Huntington Library,
San Marino, California
The Huntington Library has a fascinating, if modest, collection of Hone materials. These items are listed as follows:
Hone, William, English author, bookseller, 1780-1842
Verse:
[sonnet beginning] "Dear to my soul . . ." (RB 137399, vol. 1). In style and substance, the sonnet is very like Charlotte Smith's work. It describes an autumnal scene when "The Tempest's blast . . . bares the sapless trees." The poet wanders in the evening to "the rocky mountains shelving side" and, in his melancholy mood, watches fishing boats glide by beneath. The concluding couplet: "These scenes assuage the pain of inward grief, / Draw forth the silent tear, and give the heart relief." [Huntington Library copyrights forbid me from quoting the full sonnet.]
Prose:
MS written for and partly used by Richard Carlile in his trial (20 pp.; RC 544).
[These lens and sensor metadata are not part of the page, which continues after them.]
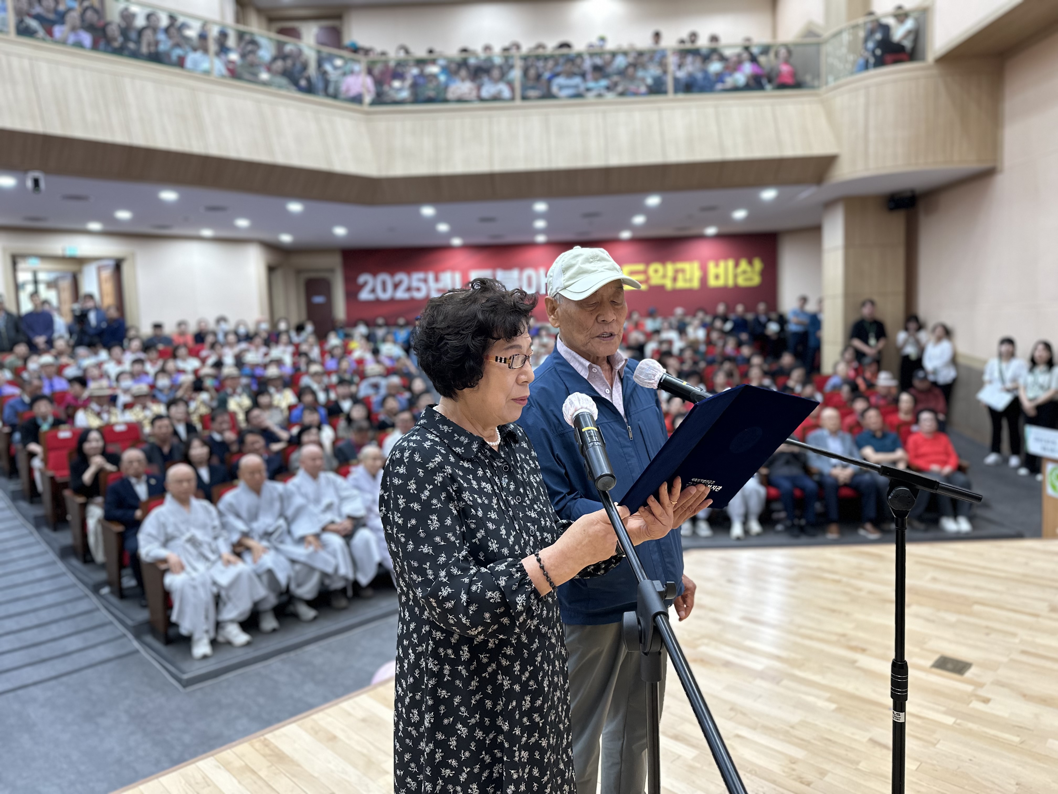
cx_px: 529
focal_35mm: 24
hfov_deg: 71.6
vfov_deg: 56.8
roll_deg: +2.5
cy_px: 397
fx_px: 734
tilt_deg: -5.8
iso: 200
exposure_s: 1/60
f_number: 1.78
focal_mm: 6.86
Hone was neither a friend nor an admirer of Carlile, but he was a great advocate of a free press--an issue that Carlile's publishing activity frequently caused him to argue in court. This document dates from 1819.
Letters:
11 letters dated from 1821-1831. Of particular interest is a letter from 1829 to Southey regarding his "Life of Bunyan" and a pair of letters from the early 1820s offering both moral and financial support for Hone during his very public lambasting by The Quarterly.